Delta smelt are tiny, silvery fish that are endangered.

What will Gov. Newsom do?

“That’s the million-dollar question, and we’re all waiting to see,” said Rosenfield of the San Francisco Baykeeper. In September, Newsom vetoed a bill that wasaimed at defending California against Trump administration rollbacks of environmental laws.

But there is another weapon Newsom could use to defend the state’s natural resources. It’s called the Bay-Delta Water Quality Control Plan.

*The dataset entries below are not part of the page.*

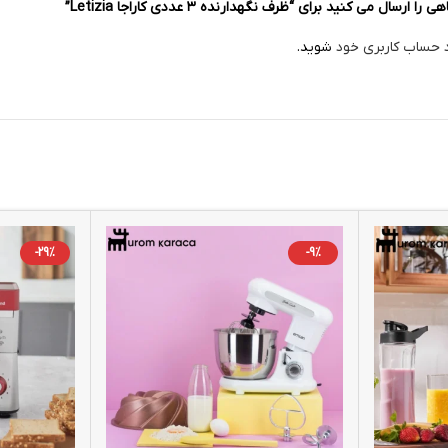
سال می کنید برای “ظرف نگهدارنده ۳ عددی کاراجا Letizia”
د حساب کاربری خود
شوید.
-29%
-9%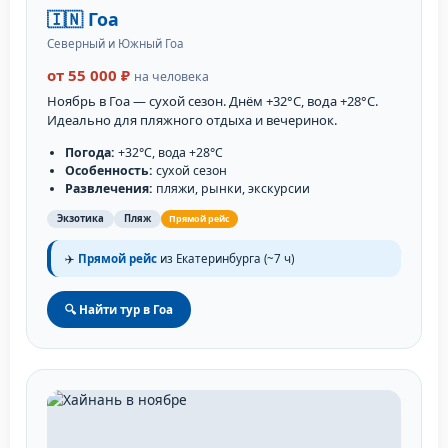
🇮🇳 Гоа
Северный и Южный Гоа
от 55 000 ₽
на человека
Ноябрь в Гоа — сухой сезон. Днём +32°C, вода +28°C.
Идеально для пляжного отдыха и вечеринок.
Погода:
+32°C, вода +28°C
Особенность:
сухой сезон
Развлечения:
пляжи, рынки, экскурсии
Экзотика
Пляж
Прямой рейс
✈️
Прямой рейс
из Екатеринбурга (~7 ч)
🔍 Найти тур в Гоа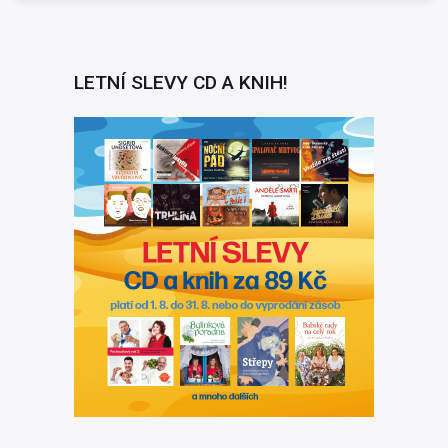
LETNÍ SLEVY CD A KNIH!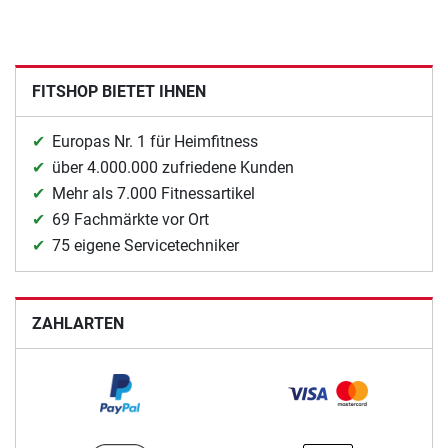
FITSHOP BIETET IHNEN
Europas Nr. 1 für Heimfitness
über 4.000.000 zufriedene Kunden
Mehr als 7.000 Fitnessartikel
69 Fachmärkte vor Ort
75 eigene Servicetechniker
ZAHLARTEN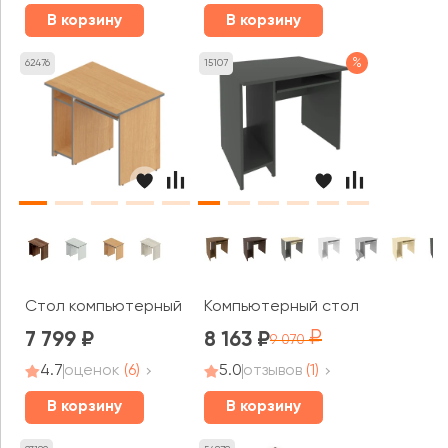
В корзину
В корзину
%
62476
15107
Стол компьютерный левый А-10L Агат
Компьютерный стол Рива / Riva
7 799
8 163
9 070
4.7
оценок
(6)
5.0
отзывов
(1)
В корзину
В корзину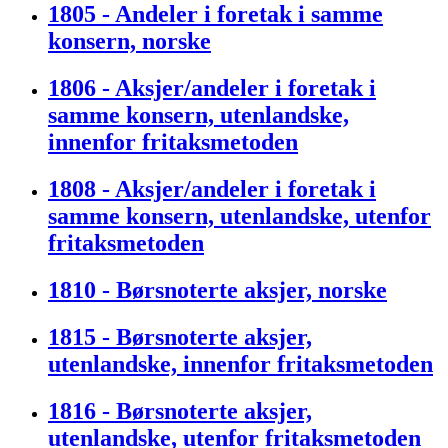
1805 - Andeler i foretak i samme
konsern, norske
1806 - Aksjer/andeler i foretak i
samme konsern, utenlandske,
innenfor fritaksmetoden
1808 - Aksjer/andeler i foretak i
samme konsern, utenlandske, utenfor
fritaksmetoden
1810 - Børsnoterte aksjer, norske
1815 - Børsnoterte aksjer,
utenlandske, innenfor fritaksmetoden
1816 - Børsnoterte aksjer,
utenlandske, utenfor fritaksmetoden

An update would establish strict new standards for freshwater flows through the Delta and into San Francisco Bay.

These standards are meant to protect many uses of water, including rare and endangered species and valued commercial species, like fall-run Chinook salmon. “Newsom could encourage the state water board to complete that update process,” Rosenfield said.

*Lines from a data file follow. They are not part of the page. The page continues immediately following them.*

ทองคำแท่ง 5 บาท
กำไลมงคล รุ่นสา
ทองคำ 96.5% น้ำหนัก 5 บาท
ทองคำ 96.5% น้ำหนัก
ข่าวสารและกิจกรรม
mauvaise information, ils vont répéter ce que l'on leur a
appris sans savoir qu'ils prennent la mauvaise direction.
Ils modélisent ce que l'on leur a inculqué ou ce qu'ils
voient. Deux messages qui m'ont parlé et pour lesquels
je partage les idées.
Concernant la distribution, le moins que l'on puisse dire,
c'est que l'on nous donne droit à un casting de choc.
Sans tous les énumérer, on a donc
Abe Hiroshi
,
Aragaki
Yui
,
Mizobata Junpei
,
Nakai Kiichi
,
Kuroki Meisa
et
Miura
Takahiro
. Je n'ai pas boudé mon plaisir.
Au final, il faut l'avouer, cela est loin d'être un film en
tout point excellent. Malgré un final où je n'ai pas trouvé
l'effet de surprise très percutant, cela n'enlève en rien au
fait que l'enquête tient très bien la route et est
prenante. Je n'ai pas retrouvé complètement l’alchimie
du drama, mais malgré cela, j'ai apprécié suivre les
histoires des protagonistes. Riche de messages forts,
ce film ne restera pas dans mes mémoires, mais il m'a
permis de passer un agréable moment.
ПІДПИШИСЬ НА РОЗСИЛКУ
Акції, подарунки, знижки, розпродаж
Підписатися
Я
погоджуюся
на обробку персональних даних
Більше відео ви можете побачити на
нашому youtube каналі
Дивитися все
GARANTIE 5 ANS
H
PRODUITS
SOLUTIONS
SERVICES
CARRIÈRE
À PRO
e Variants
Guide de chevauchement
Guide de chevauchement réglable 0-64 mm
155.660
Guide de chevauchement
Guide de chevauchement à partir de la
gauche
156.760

Newsom’s administration also could enforce the state Endangered Species Act. Another option would be for the state’s water delivery system, which serves millions of households, to throttle back its own pumps when the Bureau of Reclamation turns its pumps on high.

“California is, and will continue to be, a leader in the fight for clean air, clean water and endangered species,” said Lisa Lien-Mager, Deputy Secretary for Communications for the California Natural Resources Agency. “We will evaluate the federal government’s proposal, but will continue to push back if it does not reflect our values.”

What are the next steps? Will it wind up in court?

Doug Obegi, a water law attorney at the Natural Resources Defense Council, said there is no doubt that environmental organizations, perhaps including commercial fishing groups, will challenge the new plan in court. If the Trump administration’s claims that it won’t harm endangered species don’t stand up to legal scrutiny, it would be a huge win for environmentalists. But if the plans do hold their own against legal challenges, they could take effect next year.